Die CDU, die derzeit keine Chance mehr auf eine absolute Mehrheit hat, bastelt hier also mit den Grünen an einer möglichen schwarz-grünen Koalition. Die Grünen stellen sozusagen in den Schlichtungsgesprächen ihre ernsthafte „Regierungsfähigkeit“ auf die Probe – halten sie die Bewegung in Schach, dürfen sie mitmachen, andernfalls gibt’s eben zur Strafe schwarz-rot in Baden-Württemberg. Wie und mit welchem Ziel die Grünen auf allen möglichen Protestwellen schwimmen, haben wir ja u. a. zu genüge beobachten können.

Der Ausgang der „Schlichtungsgespräche“ ist derweil offen: Es werden vermutlich ein paar Zugeständnisse gemacht und Versprechen für eine „neue Form der Demokratie“ beim nächsten Projekt gegeben werden. Wie die AktivistInnen darauf reagieren und wie sich die Bewegung entwickeln wird, hängt dann von vielen Faktoren ab: Wird sich eine Verbindung zu den Kämpfen gegen das Sparpaket entwickeln? Im Moment gibt es diesbezüglich wenig Anzeichen. Solange es aber keine Verbindung mit dem Kampf gegen die Angriffe auf die ArbeiterInnenklasse gibt, sind die derzeitigen Proteste dazu verdammt entweder abzuebben oder als schwäbische Einpunktbewegung mehr schlecht als recht dahinzuvegetieren. Dass gerade die SchülerInnendemo so massiv angegangen wurde, ist bei weitem kein Zufall – die SchülerInnen hatten natürlich gleich bei ihrer ersten und bisher einzigen Demo die Frage nach dem Zusammenhang mit den sozialen Kürzungen gestellt und ein Teil der Bewegung wird dies nach Ende der Gespräche mit Sicherheit wieder tun.

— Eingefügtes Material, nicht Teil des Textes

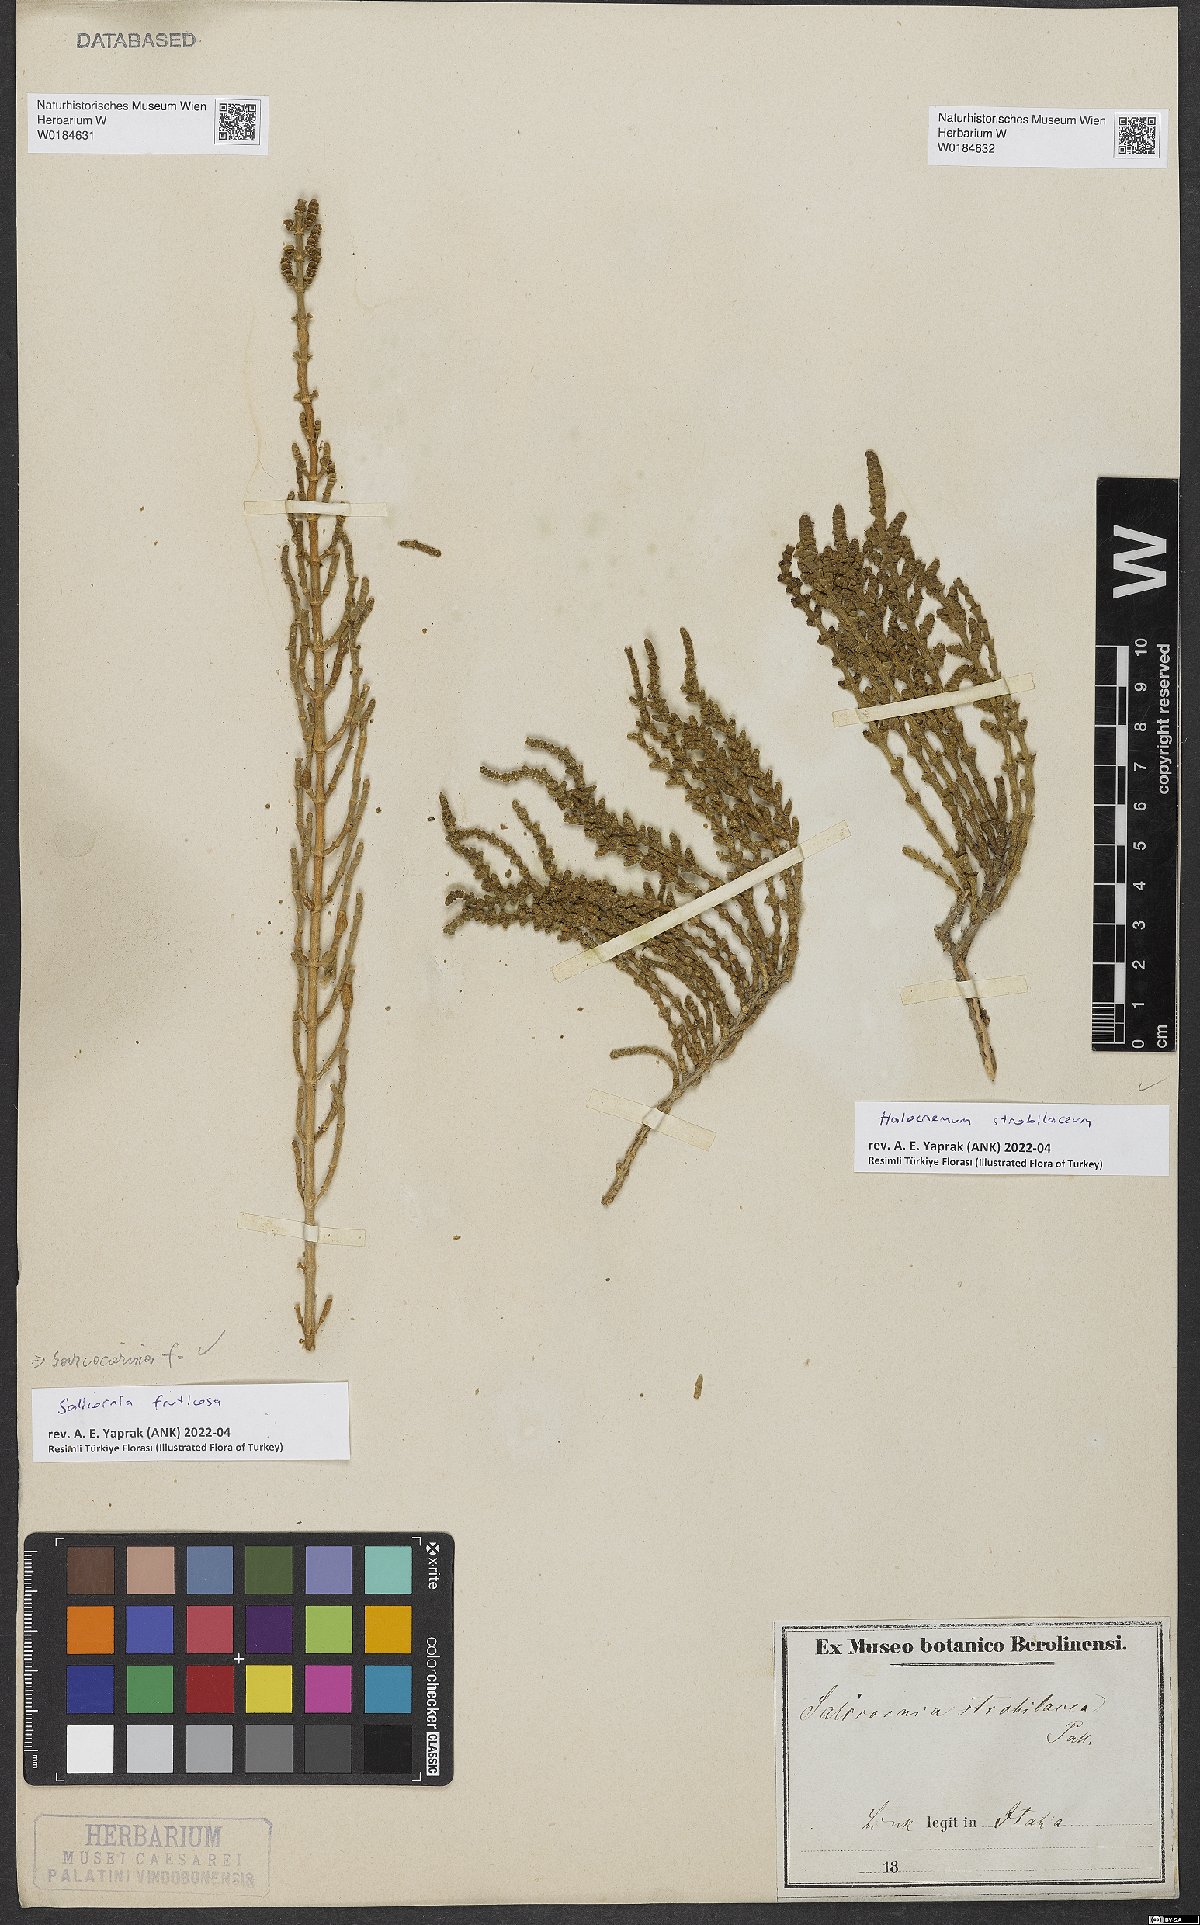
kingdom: Plantae
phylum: Tracheophyta
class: Magnoliopsida
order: Caryophyllales
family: Amaranthaceae
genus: Halocnemum
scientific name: Halocnemum strobilaceum
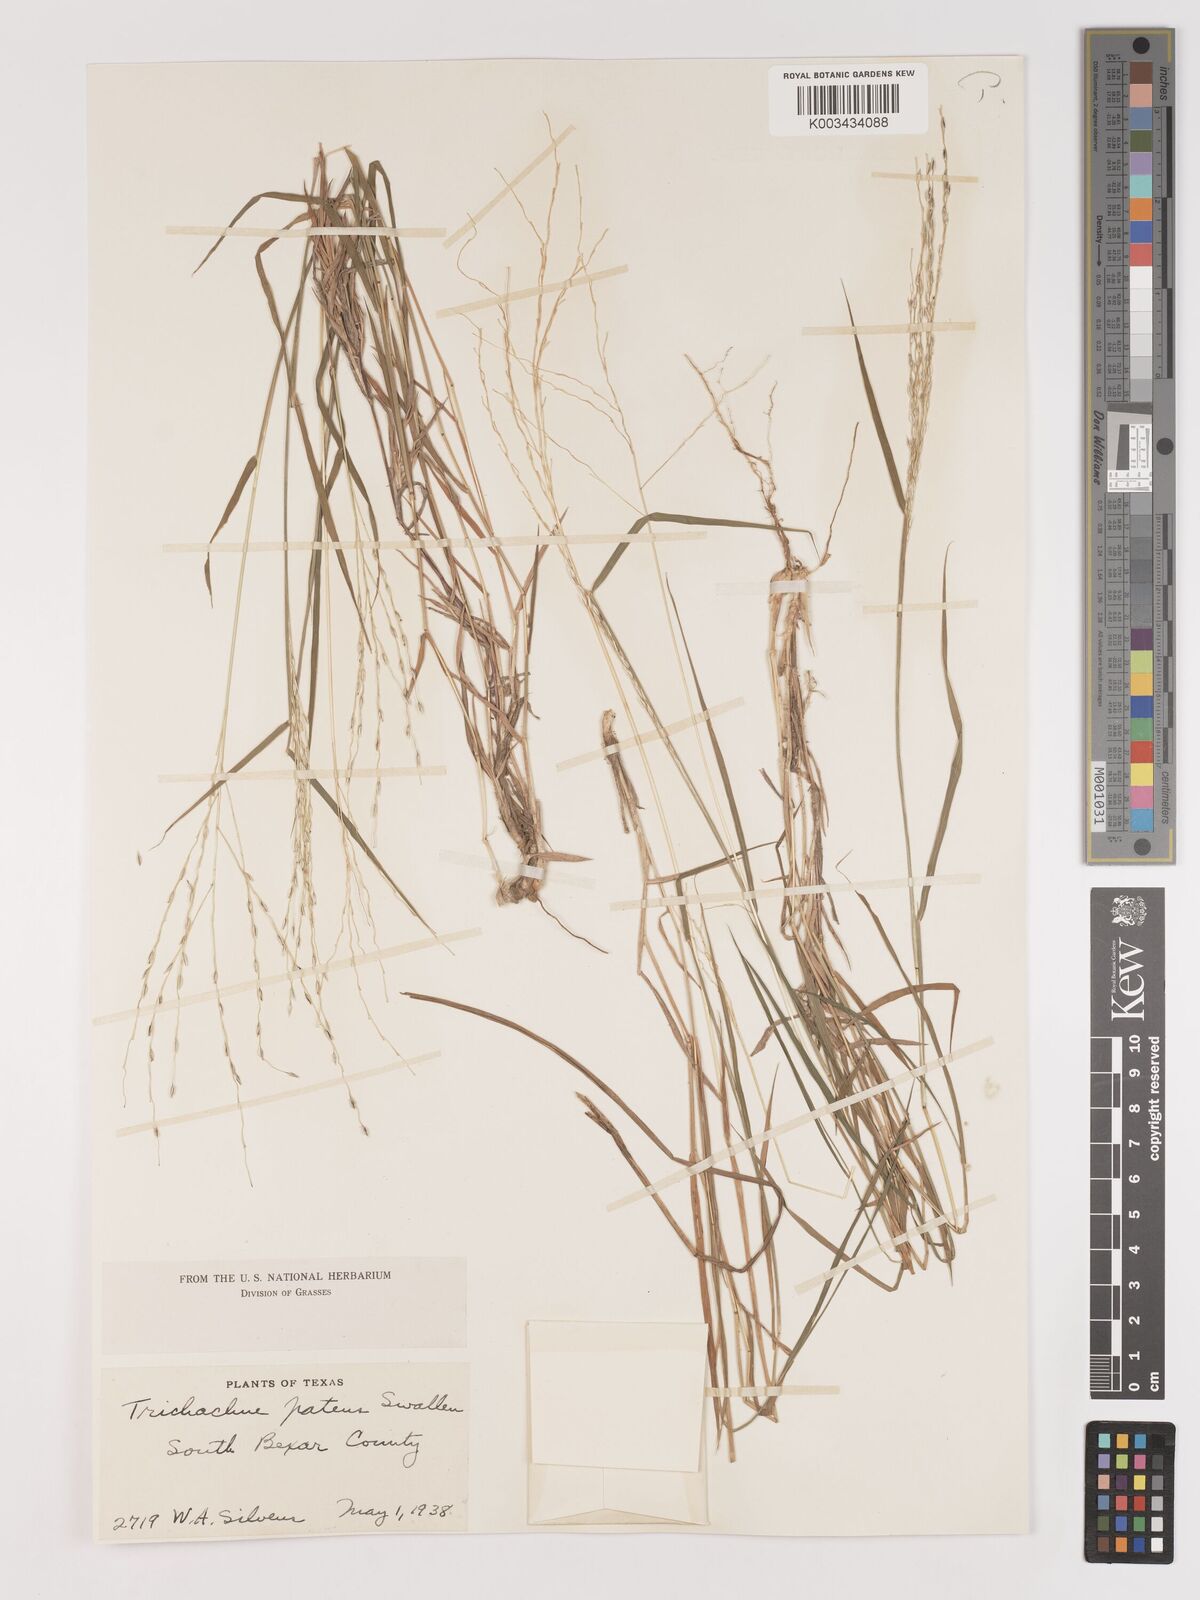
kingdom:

Da die Bewegung in einer Zeit massiver zeitgleicher Angriffe auf die ArbeiterInnenklasse in vielen Ländern entstanden ist, bleibt eine gewisse Chance, dass ein noch größerer Teil der AktivistInnen als bisher darauf kommt, dass es außer der Kehrwoche in der schwäbischen Region noch eine Menge zu kehren gilt, dass weitere Kontakte zu andern Kämpfen aufgebaut werden und sie sich in Zukunft weiteren Befriedungs- und Kontrollbestrebungen wie der aktuellen „Schlichtung“ widersetzen werden.